(Raw data Opens)

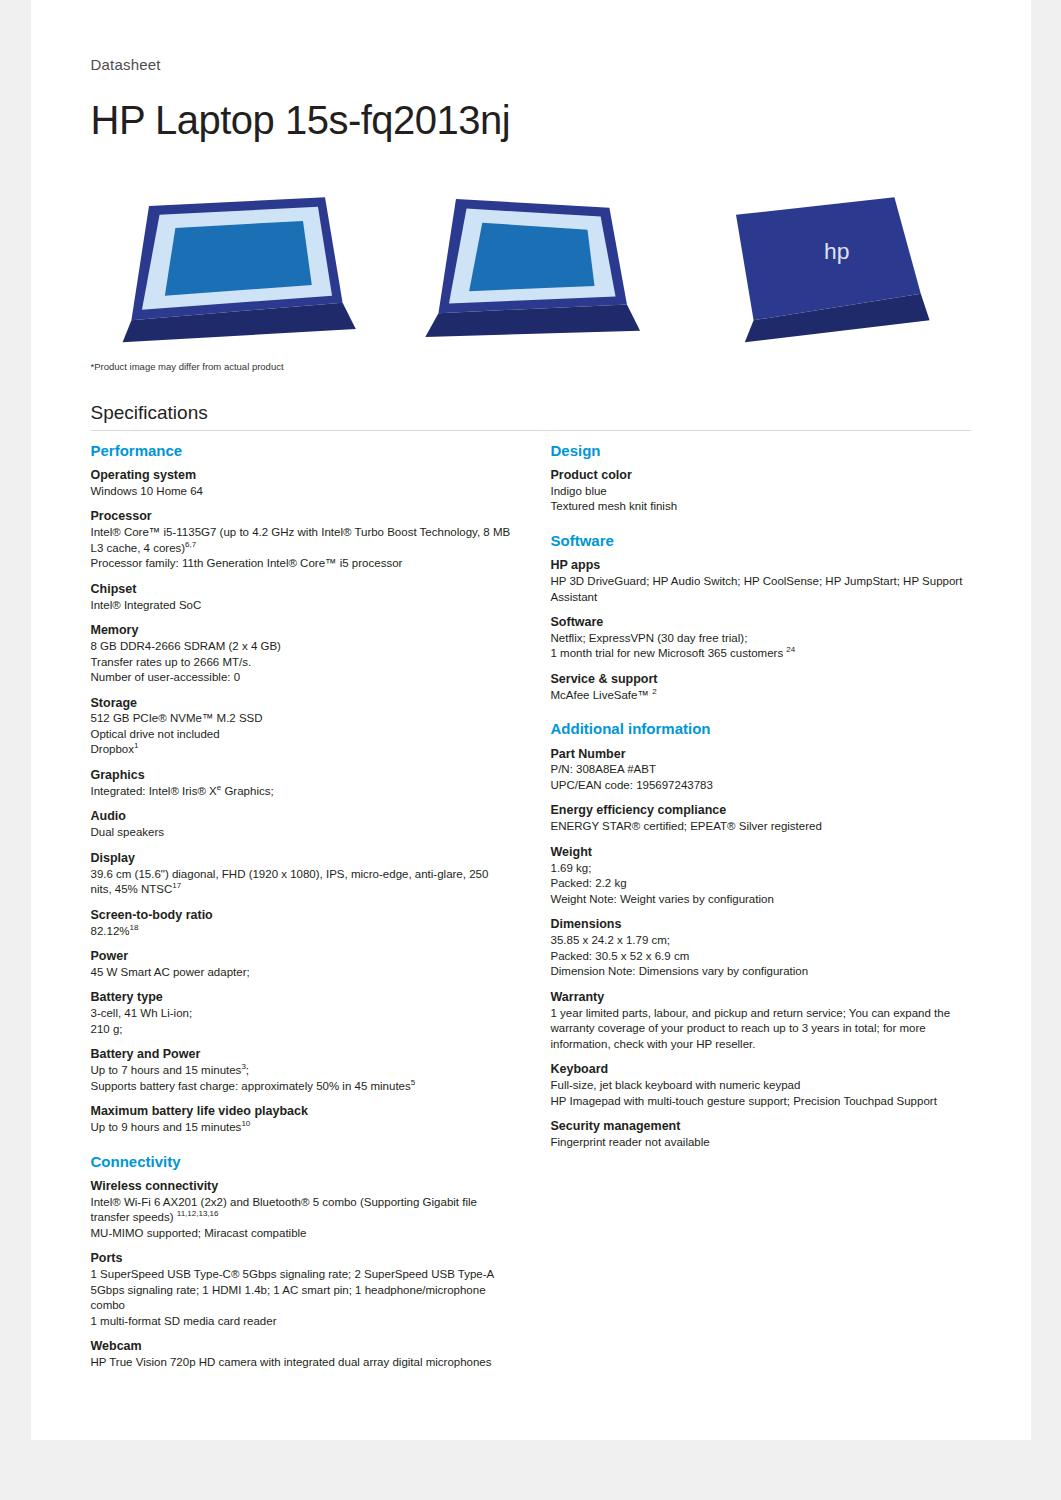Datasheet
HP Laptop 15s-fq2013nj
*Product image may differ from actual product
Specifications
Performance
Operating system Windows 10 Home 64
Processor Intel® Core™ i5-1135G7 (up to 4.2 GHz with Intel® Turbo Boost Technology, 8 MB L3 cache, 4 cores)6,7 Processor family: 11th Generation Intel® Core™ i5 processor
Chipset Intel® Integrated SoC
Memory 8 GB DDR4-2666 SDRAM (2 x 4 GB) Transfer rates up to 2666 MT/s. Number of user-accessible: 0
Storage 512 GB PCIe® NVMe™ M.2 SSD Optical drive not included Dropbox1
Graphics Integrated: Intel® Iris® Xe Graphics;
Audio Dual speakers
Display 39.6 cm (15.6") diagonal, FHD (1920 x 1080), IPS, micro-edge, anti-glare, 250 nits, 45% NTSC17
Screen-to-body ratio 82.12%18
Power 45 W Smart AC power adapter;
Battery type 3-cell, 41 Wh Li-ion; 210 g;
Battery and Power Up to 7 hours and 15 minutes3; Supports battery fast charge: approximately 50% in 45 minutes5
Maximum battery life video playback Up to 9 hours and 15 minutes10
Connectivity
Wireless connectivity Intel® Wi-Fi 6 AX201 (2x2) and Bluetooth® 5 combo (Supporting Gigabit file transfer speeds) 11,12,13,16 MU-MIMO supported; Miracast compatible
Ports 1 SuperSpeed USB Type-C® 5Gbps signaling rate; 2 SuperSpeed USB Type-A 5Gbps signaling rate; 1 HDMI 1.4b; 1 AC smart pin; 1 headphone/microphone combo 1 multi-format SD media card reader
Webcam HP True Vision 720p HD camera with integrated dual array digital microphones
Design
Product color Indigo blue Textured mesh knit finish
Software
HP apps HP 3D DriveGuard; HP Audio Switch; HP CoolSense; HP JumpStart; HP Support Assistant
Software Netflix; ExpressVPN (30 day free trial); 1 month trial for new Microsoft 365 customers 24
Service & support McAfee LiveSafe™ 2
Additional information
Part Number P/N: 308A8EA #ABT UPC/EAN code: 195697243783
Energy efficiency compliance ENERGY STAR® certified; EPEAT® Silver registered
Weight 1.69 kg; Packed: 2.2 kg Weight Note: Weight varies by configuration
Dimensions 35.85 x 24.2 x 1.79 cm; Packed: 30.5 x 52 x 6.9 cm Dimension Note: Dimensions vary by configuration
Warranty 1 year limited parts, labour, and pickup and return service; You can expand the warranty coverage of your product to reach up to 3 years in total; for more information, check with your HP reseller.
Keyboard Full-size, jet black keyboard with numeric keypad HP Imagepad with multi-touch gesture support; Precision Touchpad Support
Security management Fingerprint reader not available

(Raw data Closes)

Required work: Only the pictures are to be left out, and all of the data must otherwise be transcribed exactly.

Answer for the task:
Datasheet
HP Laptop 15s-fq2013nj
*Product image may differ from actual product
Specifications
Performance
Operating system Windows 10 Home 64
Processor Intel® Core™ i5-1135G7 (up to 4.2 GHz with Intel® Turbo Boost Technology, 8 MB L3 cache, 4 cores)6,7 Processor family: 11th Generation Intel® Core™ i5 processor
Chipset Intel® Integrated SoC
Memory 8 GB DDR4-2666 SDRAM (2 x 4 GB) Transfer rates up to 2666 MT/s. Number of user-accessible: 0
Storage 512 GB PCIe® NVMe™ M.2 SSD Optical drive not included Dropbox1
Graphics Integrated: Intel® Iris® Xe Graphics;
Audio Dual speakers
Display 39.6 cm (15.6") diagonal, FHD (1920 x 1080), IPS, micro-edge, anti-glare, 250 nits, 45% NTSC17
Screen-to-body ratio 82.12%18
Power 45 W Smart AC power adapter;
Battery type 3-cell, 41 Wh Li-ion; 210 g;
Battery and Power Up to 7 hours and 15 minutes3; Supports battery fast charge: approximately 50% in 45 minutes5
Maximum battery life video playback Up to 9 hours and 15 minutes10
Connectivity
Wireless connectivity Intel® Wi-Fi 6 AX201 (2x2) and Bluetooth® 5 combo (Supporting Gigabit file transfer speeds) 11,12,13,16 MU-MIMO supported; Miracast compatible
Ports 1 SuperSpeed USB Type-C® 5Gbps signaling rate; 2 SuperSpeed USB Type-A 5Gbps signaling rate; 1 HDMI 1.4b; 1 AC smart pin; 1 headphone/microphone combo 1 multi-format SD media card reader
Webcam HP True Vision 720p HD camera with integrated dual array digital microphones
Design
Product color Indigo blue Textured mesh knit finish
Software
HP apps HP 3D DriveGuard; HP Audio Switch; HP CoolSense; HP JumpStart; HP Support Assistant
Software Netflix; ExpressVPN (30 day free trial); 1 month trial for new Microsoft 365 customers 24
Service & support McAfee LiveSafe™ 2
Additional information
Part Number P/N: 308A8EA #ABT UPC/EAN code: 195697243783
Energy efficiency compliance ENERGY STAR® certified; EPEAT® Silver registered
Weight 1.69 kg; Packed: 2.2 kg Weight Note: Weight varies by configuration
Dimensions 35.85 x 24.2 x 1.79 cm; Packed: 30.5 x 52 x 6.9 cm Dimension Note: Dimensions vary by configuration
Warranty 1 year limited parts, labour, and pickup and return service; You can expand the warranty coverage of your product to reach up to 3 years in total; for more information, check with your HP reseller.
Keyboard Full-size, jet black keyboard with numeric keypad HP Imagepad with multi-touch gesture support; Precision Touchpad Support
Security management Fingerprint reader not available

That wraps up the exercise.